Task input Block Start
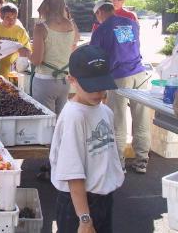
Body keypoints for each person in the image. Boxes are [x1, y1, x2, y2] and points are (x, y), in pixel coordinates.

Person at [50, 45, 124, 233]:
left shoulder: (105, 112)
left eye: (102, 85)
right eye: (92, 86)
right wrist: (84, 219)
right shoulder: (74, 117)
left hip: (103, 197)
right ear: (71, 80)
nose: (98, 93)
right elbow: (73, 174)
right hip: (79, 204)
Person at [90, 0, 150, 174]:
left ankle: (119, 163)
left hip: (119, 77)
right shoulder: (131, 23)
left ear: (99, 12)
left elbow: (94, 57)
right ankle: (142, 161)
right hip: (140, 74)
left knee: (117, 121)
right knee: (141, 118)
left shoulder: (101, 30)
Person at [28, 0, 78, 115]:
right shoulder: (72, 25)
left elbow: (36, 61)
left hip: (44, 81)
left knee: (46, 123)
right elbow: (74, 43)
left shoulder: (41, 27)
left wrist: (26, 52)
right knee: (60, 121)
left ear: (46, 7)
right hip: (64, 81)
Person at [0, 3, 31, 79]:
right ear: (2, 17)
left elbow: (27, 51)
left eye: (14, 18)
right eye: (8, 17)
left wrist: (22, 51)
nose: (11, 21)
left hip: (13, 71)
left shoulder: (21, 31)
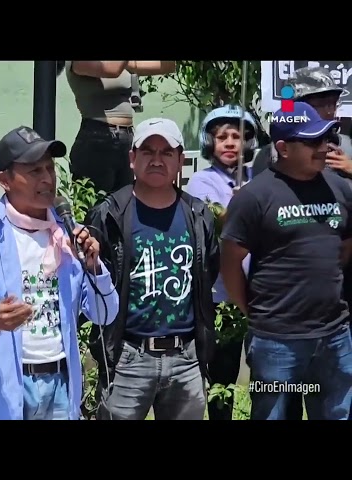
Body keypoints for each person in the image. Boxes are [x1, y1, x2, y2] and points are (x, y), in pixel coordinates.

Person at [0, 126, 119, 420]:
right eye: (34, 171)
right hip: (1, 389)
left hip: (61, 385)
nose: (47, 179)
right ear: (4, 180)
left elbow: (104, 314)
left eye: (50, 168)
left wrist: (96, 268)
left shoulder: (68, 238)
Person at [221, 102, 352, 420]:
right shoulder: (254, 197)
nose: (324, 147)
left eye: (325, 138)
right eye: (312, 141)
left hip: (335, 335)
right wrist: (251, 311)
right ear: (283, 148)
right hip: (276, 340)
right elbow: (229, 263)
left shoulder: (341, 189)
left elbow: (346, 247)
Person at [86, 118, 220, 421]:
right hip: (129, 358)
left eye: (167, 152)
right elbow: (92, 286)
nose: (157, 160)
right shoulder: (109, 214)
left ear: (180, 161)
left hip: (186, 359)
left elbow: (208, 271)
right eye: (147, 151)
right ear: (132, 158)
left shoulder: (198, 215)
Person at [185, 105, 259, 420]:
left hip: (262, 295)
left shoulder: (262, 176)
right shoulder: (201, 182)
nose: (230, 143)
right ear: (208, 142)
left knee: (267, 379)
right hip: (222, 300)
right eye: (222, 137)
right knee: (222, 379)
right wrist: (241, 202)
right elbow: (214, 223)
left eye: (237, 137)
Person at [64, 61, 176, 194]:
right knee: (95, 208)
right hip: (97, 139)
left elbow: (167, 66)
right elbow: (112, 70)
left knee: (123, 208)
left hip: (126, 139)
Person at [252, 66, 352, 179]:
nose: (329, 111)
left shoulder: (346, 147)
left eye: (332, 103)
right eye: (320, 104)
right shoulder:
Task input Block End
Aim of the exercise -
A faithful copy is needed: reproduce all of the data above, leaving the pictures out.

Result for this exercise -
Body keypoints for each person in the image. Boxes are [x1, y1, x2, y2] and points are (x, y), in pixel coordinates.

Person at [50, 45, 124, 233]:
left shoulder: (105, 112)
left eye: (102, 85)
right eye: (92, 86)
right wrist: (84, 219)
right shoulder: (74, 117)
left hip: (103, 197)
right ear: (71, 80)
nose: (98, 93)
right elbow: (73, 174)
right hip: (79, 204)
Person at [90, 0, 150, 174]:
left ankle: (119, 163)
left hip: (119, 77)
right shoulder: (131, 23)
left ear: (99, 12)
left elbow: (94, 57)
right ankle: (142, 161)
right hip: (140, 74)
left knee: (117, 121)
right knee: (141, 118)
left shoulder: (101, 30)
Person at [28, 0, 78, 115]:
right shoulder: (72, 25)
left elbow: (36, 61)
left hip: (44, 81)
left knee: (46, 123)
right elbow: (74, 43)
left shoulder: (41, 27)
left wrist: (26, 52)
right knee: (60, 121)
left ear: (46, 7)
right hip: (64, 81)
Person at [0, 3, 31, 79]:
right ear: (2, 17)
left elbow: (27, 51)
left eye: (14, 18)
right eye: (8, 17)
left wrist: (22, 51)
nose: (11, 21)
left hip: (13, 71)
left shoulder: (21, 31)
Body keypoints for each person in the image. Boxes are [x1, y1, x2, y2] and points are (x, y), in pixel coordinates.

Person at [0, 126, 119, 420]:
right eye: (34, 171)
right hip: (1, 389)
left hip: (61, 385)
nose: (47, 179)
right ear: (4, 180)
left elbow: (104, 314)
left eye: (50, 168)
left wrist: (96, 268)
left shoulder: (68, 238)
Person at [221, 102, 352, 420]:
right shoulder: (254, 197)
nose: (324, 147)
left eye: (325, 138)
right eye: (312, 141)
left hip: (335, 335)
right wrist: (251, 311)
right ear: (283, 148)
right hip: (276, 340)
right elbow: (229, 263)
left shoulder: (341, 189)
left elbow: (346, 247)
Person at [86, 118, 220, 421]:
right hip: (129, 358)
left eye: (167, 152)
right elbow: (92, 286)
nose: (157, 160)
right shoulder: (109, 214)
left ear: (180, 161)
left hip: (186, 359)
left elbow: (208, 271)
right eye: (147, 151)
right ear: (132, 158)
left shoulder: (198, 215)
Person at [185, 105, 259, 420]:
left hip: (262, 295)
left shoulder: (262, 176)
right shoulder: (201, 182)
nose: (230, 143)
right ear: (208, 142)
left knee: (267, 379)
right hip: (222, 300)
right eye: (222, 137)
right knee: (222, 379)
right wrist: (241, 202)
right elbow: (214, 223)
left eye: (237, 137)
Person at [64, 61, 176, 194]:
right knee: (95, 208)
right hip: (97, 139)
left elbow: (167, 66)
right elbow: (112, 70)
left knee: (123, 208)
left hip: (126, 139)
Person at [252, 66, 352, 179]:
nose: (329, 111)
left shoulder: (346, 147)
left eye: (332, 103)
right eye: (320, 104)
right shoulder:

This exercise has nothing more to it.